By taking an unprovoked dig at Ngarivhume, Chamisa showed how much of a lightweight opposition leader he is. He claims to have beaten President Mnangagwa during the 2018 presidential election and to have garnered 2.6 million votes. Ngarivhume, on the other hand, contested for the Bikita East constituency in 2018 where he garnered 638 votes. For someone who claims to have so much support to stoop so low to take on Ngarivhume exposed his political meanness of spirit. This foregrounded how much of a political small man he is. It exposed the opposition leader as so shaken by a mere clean up campaign by a 638-vote fellow opposition politician. Ngarivhume's clean-up campaign was more than just cleaning streets and removing refuse. It shook Chamisa because, simple as it seemed, it represented a mammoth election strategy to the MDC Alliance faction which does not have any meaningful plan ahead of 2023.

As the next polls beckon, MDC Alliance faction supporters should be very, very afraid to continue being under a leader who is so bankrupt in terms of strategy and ideas that he is afraid of Ngarivhume's simple initiative.
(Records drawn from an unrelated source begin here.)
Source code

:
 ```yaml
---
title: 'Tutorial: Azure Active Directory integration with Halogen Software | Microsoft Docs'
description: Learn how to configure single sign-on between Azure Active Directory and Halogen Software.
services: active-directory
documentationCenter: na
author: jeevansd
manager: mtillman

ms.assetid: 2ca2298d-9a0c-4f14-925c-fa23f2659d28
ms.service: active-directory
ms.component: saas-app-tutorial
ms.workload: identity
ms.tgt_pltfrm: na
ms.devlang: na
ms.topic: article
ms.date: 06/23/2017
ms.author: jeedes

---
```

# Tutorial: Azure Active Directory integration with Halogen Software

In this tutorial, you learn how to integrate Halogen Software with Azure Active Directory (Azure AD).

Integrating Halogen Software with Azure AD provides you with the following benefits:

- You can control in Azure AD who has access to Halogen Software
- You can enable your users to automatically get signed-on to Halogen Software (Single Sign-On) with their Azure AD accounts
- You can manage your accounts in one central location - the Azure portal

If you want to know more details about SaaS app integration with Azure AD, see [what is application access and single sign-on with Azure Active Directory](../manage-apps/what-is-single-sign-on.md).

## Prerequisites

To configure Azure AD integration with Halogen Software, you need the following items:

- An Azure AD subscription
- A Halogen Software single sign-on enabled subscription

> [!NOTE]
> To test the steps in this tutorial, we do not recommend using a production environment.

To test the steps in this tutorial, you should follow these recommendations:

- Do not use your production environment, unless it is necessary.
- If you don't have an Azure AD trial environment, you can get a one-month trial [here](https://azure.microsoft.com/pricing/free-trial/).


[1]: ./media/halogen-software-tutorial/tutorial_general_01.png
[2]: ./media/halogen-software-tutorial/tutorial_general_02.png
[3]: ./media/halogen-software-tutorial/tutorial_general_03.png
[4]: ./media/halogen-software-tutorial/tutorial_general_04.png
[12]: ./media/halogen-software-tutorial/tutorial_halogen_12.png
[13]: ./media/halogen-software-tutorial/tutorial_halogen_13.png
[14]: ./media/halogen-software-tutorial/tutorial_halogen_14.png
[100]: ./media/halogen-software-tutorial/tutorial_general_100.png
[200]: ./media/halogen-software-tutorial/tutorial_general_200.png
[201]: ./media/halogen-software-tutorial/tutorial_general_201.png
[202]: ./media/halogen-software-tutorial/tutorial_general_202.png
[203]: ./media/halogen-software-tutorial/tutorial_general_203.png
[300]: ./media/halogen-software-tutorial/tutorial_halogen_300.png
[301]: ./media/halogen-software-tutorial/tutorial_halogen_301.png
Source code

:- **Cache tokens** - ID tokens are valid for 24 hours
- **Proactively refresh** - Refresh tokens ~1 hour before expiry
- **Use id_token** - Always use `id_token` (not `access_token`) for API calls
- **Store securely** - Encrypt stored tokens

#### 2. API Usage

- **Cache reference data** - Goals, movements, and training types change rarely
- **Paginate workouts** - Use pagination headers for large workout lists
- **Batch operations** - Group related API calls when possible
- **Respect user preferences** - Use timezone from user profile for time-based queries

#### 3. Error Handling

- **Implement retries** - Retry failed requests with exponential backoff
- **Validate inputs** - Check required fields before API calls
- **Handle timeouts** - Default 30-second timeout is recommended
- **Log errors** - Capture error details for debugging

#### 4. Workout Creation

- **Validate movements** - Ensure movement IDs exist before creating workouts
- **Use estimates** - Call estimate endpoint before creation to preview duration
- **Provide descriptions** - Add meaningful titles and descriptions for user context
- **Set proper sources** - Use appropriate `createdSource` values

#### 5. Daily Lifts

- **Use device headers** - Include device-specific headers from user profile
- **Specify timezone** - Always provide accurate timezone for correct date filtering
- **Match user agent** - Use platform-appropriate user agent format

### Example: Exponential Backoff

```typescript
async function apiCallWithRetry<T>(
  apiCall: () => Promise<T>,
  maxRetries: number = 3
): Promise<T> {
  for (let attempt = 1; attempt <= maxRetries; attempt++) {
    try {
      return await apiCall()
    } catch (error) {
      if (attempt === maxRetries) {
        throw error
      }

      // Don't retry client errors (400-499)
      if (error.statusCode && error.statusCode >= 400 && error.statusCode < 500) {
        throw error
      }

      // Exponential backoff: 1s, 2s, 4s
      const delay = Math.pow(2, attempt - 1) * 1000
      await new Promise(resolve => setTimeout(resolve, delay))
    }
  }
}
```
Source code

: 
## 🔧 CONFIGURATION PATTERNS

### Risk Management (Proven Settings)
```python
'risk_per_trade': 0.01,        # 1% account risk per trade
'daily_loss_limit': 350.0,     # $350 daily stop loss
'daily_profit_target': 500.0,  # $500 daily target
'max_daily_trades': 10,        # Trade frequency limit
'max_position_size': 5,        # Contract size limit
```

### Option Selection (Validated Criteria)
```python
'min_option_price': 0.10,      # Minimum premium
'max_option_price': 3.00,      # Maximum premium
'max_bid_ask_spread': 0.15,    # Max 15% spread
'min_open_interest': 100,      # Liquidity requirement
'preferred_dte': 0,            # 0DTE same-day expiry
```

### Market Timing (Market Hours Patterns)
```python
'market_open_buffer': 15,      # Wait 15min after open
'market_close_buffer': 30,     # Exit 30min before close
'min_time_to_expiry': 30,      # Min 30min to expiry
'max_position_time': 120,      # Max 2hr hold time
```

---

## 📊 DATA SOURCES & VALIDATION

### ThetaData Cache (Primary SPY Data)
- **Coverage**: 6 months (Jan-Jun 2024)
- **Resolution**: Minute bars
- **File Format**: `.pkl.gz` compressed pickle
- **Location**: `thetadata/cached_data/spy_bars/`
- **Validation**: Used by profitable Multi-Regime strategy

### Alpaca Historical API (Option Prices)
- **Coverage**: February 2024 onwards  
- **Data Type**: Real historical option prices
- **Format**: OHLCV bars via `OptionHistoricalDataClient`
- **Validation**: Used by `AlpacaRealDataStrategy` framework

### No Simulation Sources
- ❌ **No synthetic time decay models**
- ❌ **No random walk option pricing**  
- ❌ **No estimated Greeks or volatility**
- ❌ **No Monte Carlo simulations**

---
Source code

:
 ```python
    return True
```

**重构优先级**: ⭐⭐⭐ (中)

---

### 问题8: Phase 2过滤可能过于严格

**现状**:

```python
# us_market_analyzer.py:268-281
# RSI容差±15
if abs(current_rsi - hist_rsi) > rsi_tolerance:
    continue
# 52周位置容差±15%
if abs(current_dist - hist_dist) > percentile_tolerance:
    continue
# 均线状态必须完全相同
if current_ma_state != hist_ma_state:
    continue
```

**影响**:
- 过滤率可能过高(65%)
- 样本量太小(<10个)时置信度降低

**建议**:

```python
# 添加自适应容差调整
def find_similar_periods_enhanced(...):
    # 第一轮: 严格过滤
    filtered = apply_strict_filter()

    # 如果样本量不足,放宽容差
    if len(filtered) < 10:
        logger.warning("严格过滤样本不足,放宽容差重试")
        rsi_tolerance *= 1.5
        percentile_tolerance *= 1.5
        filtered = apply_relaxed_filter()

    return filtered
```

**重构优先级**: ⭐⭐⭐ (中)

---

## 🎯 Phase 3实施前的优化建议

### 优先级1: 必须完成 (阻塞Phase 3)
If Ngarivhume, an opposition underdog, is running serious rings around Chamisa and his faction using a simple clean-up campaign before ZANU PF has even started, then huge disappointment awaits those who support Chamisa in 2023.

Add to this the nasty and embarrassing fight between Chamisa and one of his deputies, Tendai Biti, which played out over the weekend through their proxies in that faction's Youth Assembly in Masvingo and one already gets the picture of how the MDC Alliance is set to fare in the 2023 polls.